** The data follows **

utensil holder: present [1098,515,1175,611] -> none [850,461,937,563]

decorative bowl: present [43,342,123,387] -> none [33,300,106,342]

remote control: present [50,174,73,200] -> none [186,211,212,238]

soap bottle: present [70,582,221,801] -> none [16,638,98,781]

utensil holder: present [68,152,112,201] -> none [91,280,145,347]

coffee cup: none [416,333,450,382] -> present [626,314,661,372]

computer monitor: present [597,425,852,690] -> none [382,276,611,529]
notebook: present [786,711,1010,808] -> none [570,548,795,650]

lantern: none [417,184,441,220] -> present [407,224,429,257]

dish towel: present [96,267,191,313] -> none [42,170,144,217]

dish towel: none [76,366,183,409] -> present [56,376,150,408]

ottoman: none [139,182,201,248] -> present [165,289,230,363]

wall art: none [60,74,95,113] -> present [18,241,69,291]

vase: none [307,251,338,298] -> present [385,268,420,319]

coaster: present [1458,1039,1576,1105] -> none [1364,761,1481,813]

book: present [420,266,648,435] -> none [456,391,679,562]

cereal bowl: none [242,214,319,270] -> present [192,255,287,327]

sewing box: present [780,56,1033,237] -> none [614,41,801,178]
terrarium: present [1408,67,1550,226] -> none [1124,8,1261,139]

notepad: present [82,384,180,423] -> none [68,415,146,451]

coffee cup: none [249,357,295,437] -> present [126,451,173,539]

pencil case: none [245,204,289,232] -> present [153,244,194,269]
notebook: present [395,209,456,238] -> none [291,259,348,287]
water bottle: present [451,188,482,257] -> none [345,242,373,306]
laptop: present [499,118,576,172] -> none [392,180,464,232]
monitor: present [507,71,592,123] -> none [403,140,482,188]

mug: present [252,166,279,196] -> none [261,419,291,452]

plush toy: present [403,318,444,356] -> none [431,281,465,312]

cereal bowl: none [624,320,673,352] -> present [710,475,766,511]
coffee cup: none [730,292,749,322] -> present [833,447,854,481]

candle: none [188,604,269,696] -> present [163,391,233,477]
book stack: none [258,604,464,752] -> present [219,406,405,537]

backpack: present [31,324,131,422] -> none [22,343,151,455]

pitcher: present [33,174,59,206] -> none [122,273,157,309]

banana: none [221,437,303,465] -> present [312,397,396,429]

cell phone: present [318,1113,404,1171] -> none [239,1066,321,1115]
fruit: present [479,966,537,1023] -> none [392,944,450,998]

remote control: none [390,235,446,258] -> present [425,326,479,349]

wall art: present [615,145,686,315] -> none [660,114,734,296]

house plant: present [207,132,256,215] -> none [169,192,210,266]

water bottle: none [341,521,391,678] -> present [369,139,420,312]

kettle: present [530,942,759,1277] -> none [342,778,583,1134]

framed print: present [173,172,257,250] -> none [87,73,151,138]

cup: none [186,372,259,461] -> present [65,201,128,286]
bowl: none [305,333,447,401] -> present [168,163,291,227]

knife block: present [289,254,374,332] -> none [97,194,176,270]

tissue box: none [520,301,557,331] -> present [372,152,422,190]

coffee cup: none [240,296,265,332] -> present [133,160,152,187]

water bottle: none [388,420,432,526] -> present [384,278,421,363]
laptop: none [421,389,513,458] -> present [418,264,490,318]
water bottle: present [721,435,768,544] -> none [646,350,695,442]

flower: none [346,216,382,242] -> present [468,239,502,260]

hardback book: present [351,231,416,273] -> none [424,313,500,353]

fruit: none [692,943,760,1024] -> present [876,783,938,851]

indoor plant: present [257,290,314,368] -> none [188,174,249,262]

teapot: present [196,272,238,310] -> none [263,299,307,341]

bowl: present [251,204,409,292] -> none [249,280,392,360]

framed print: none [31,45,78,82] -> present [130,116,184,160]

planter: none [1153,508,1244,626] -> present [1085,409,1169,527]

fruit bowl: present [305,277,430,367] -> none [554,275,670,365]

** End of The data **

* **What the task asks**:
The records above need to be retyped in full, exactly as they stand.

* **Answer box**:
utensil holder: present [1098,515,1175,611] -> none [850,461,937,563]

decorative bowl: present [43,342,123,387] -> none [33,300,106,342]

remote control: present [50,174,73,200] -> none [186,211,212,238]

soap bottle: present [70,582,221,801] -> none [16,638,98,781]

utensil holder: present [68,152,112,201] -> none [91,280,145,347]

coffee cup: none [416,333,450,382] -> present [626,314,661,372]

computer monitor: present [597,425,852,690] -> none [382,276,611,529]
notebook: present [786,711,1010,808] -> none [570,548,795,650]

lantern: none [417,184,441,220] -> present [407,224,429,257]

dish towel: present [96,267,191,313] -> none [42,170,144,217]

dish towel: none [76,366,183,409] -> present [56,376,150,408]

ottoman: none [139,182,201,248] -> present [165,289,230,363]

wall art: none [60,74,95,113] -> present [18,241,69,291]

vase: none [307,251,338,298] -> present [385,268,420,319]

coaster: present [1458,1039,1576,1105] -> none [1364,761,1481,813]

book: present [420,266,648,435] -> none [456,391,679,562]

cereal bowl: none [242,214,319,270] -> present [192,255,287,327]

sewing box: present [780,56,1033,237] -> none [614,41,801,178]
terrarium: present [1408,67,1550,226] -> none [1124,8,1261,139]

notepad: present [82,384,180,423] -> none [68,415,146,451]

coffee cup: none [249,357,295,437] -> present [126,451,173,539]

pencil case: none [245,204,289,232] -> present [153,244,194,269]
notebook: present [395,209,456,238] -> none [291,259,348,287]
water bottle: present [451,188,482,257] -> none [345,242,373,306]
laptop: present [499,118,576,172] -> none [392,180,464,232]
monitor: present [507,71,592,123] -> none [403,140,482,188]

mug: present [252,166,279,196] -> none [261,419,291,452]

plush toy: present [403,318,444,356] -> none [431,281,465,312]

cereal bowl: none [624,320,673,352] -> present [710,475,766,511]
coffee cup: none [730,292,749,322] -> present [833,447,854,481]

candle: none [188,604,269,696] -> present [163,391,233,477]
book stack: none [258,604,464,752] -> present [219,406,405,537]

backpack: present [31,324,131,422] -> none [22,343,151,455]

pitcher: present [33,174,59,206] -> none [122,273,157,309]

banana: none [221,437,303,465] -> present [312,397,396,429]

cell phone: present [318,1113,404,1171] -> none [239,1066,321,1115]
fruit: present [479,966,537,1023] -> none [392,944,450,998]

remote control: none [390,235,446,258] -> present [425,326,479,349]

wall art: present [615,145,686,315] -> none [660,114,734,296]

house plant: present [207,132,256,215] -> none [169,192,210,266]

water bottle: none [341,521,391,678] -> present [369,139,420,312]

kettle: present [530,942,759,1277] -> none [342,778,583,1134]

framed print: present [173,172,257,250] -> none [87,73,151,138]

cup: none [186,372,259,461] -> present [65,201,128,286]
bowl: none [305,333,447,401] -> present [168,163,291,227]

knife block: present [289,254,374,332] -> none [97,194,176,270]

tissue box: none [520,301,557,331] -> present [372,152,422,190]

coffee cup: none [240,296,265,332] -> present [133,160,152,187]

water bottle: none [388,420,432,526] -> present [384,278,421,363]
laptop: none [421,389,513,458] -> present [418,264,490,318]
water bottle: present [721,435,768,544] -> none [646,350,695,442]

flower: none [346,216,382,242] -> present [468,239,502,260]

hardback book: present [351,231,416,273] -> none [424,313,500,353]

fruit: none [692,943,760,1024] -> present [876,783,938,851]

indoor plant: present [257,290,314,368] -> none [188,174,249,262]

teapot: present [196,272,238,310] -> none [263,299,307,341]

bowl: present [251,204,409,292] -> none [249,280,392,360]

framed print: none [31,45,78,82] -> present [130,116,184,160]

planter: none [1153,508,1244,626] -> present [1085,409,1169,527]

fruit bowl: present [305,277,430,367] -> none [554,275,670,365]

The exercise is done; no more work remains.